Chip manufacturer Intel has said that it is scaling back its revenue expectations for the first quarter ending 29 March.
The company, which employs 3,150 people at its plant in Leilxip, said it had narrowed its expected revenue range to US$6.6bn, down from the previous forecast of US$6.5bn to US$7bn. A year before Intel recorded first quarter revenue of US$6.8bn.
On the upside the company said that its net loss is expected to be US$100m compared to the previous expectation of a net loss of US$125m, “primarily due to lower expected impairment charges on private equity investments.”
Chief financial officer Andy Bryant said that the full-year outlook remains the same, saying he had not seen any signs that corporate spending on IT had returned.
The company said that it expects the gross margin percentage to be slightly lower than the midpoint of the range of 50pc plus or minus a couple of points, because of a higher than expected flash inventory reserves (flash chips are used in mobile phones).
The company has been attempting to diversify from its core business of PC chips, sales of which have been languishing, into the mobile communications sector. However, there appears to be no real pay off from the venture as yet, despite being a key growth market. Currently that end of the business accounts for about 20pc of its overall business. In its revised forecast Intel said that PC chip sales were doing better than expected but that its telecommunications chip business was “trending below expectation due to lower-than-anticipated flash memory sales.”

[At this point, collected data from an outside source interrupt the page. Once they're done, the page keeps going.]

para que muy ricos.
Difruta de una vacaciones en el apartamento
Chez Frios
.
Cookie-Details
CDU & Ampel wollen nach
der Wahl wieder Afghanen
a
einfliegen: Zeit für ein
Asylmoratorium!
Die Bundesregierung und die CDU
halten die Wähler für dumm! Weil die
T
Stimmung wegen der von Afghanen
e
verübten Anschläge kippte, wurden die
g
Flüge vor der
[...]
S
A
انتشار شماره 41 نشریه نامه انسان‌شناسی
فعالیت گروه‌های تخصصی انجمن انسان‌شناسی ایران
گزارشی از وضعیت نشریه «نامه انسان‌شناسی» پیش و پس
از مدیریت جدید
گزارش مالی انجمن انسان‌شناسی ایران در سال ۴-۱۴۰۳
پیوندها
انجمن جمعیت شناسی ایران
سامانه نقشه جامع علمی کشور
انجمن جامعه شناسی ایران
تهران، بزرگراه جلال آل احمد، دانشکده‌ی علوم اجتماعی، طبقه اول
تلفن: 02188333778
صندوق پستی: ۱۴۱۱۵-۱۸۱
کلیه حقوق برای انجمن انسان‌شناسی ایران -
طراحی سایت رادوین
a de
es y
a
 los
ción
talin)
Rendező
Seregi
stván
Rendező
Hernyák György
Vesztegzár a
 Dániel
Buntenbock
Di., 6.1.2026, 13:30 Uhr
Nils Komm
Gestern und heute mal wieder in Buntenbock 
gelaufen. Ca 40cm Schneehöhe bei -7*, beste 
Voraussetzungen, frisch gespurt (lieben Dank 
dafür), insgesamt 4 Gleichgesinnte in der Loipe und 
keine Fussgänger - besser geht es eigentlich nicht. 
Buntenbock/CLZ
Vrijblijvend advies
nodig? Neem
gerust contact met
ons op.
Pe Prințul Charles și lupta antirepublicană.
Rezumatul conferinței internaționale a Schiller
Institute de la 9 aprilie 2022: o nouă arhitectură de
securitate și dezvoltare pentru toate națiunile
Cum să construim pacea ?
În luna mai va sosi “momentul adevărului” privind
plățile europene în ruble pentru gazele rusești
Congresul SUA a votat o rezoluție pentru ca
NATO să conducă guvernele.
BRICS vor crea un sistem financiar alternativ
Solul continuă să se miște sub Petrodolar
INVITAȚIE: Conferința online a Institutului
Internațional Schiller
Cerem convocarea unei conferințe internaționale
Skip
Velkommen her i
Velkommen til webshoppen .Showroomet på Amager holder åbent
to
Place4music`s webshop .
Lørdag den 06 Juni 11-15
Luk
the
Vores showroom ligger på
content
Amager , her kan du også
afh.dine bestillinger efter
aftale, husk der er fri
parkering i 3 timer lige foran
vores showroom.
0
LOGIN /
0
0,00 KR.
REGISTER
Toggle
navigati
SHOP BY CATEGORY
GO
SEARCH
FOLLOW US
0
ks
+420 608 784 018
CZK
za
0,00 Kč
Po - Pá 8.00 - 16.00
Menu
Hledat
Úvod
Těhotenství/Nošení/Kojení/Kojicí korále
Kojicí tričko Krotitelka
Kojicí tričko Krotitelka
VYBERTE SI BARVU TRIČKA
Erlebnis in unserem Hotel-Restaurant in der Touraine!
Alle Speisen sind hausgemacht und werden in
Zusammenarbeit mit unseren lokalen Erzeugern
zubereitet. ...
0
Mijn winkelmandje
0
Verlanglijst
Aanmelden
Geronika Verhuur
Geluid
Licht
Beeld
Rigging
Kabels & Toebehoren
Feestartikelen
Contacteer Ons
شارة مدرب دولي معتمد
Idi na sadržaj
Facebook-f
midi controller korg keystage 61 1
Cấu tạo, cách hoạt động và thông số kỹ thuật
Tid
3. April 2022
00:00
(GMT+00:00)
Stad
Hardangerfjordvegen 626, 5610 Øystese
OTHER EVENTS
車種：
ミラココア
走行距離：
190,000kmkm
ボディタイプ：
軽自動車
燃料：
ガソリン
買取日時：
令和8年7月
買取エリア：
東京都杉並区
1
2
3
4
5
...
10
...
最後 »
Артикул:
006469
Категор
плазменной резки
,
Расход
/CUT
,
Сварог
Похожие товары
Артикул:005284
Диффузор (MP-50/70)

Intel said revenue would be down 2.7pc compared to the same period last year. Earlier the company had said it hoped for a rise in revenues.
Following news of today’s revised results shares dropped around 5pc to US$15.96 from a close of US$16.7.
Last month Intel reported better than expected fourth quarter results, with revenue at US$7.2bn, up 10pc sequentially from the third quarter and 3pc year on year.
At the time had grown its business for flash memory.
The company is currently spending US$2bn building its most advanced manufacturing plant at Leixlip where production of 300mm wafer is due to begin in 2004.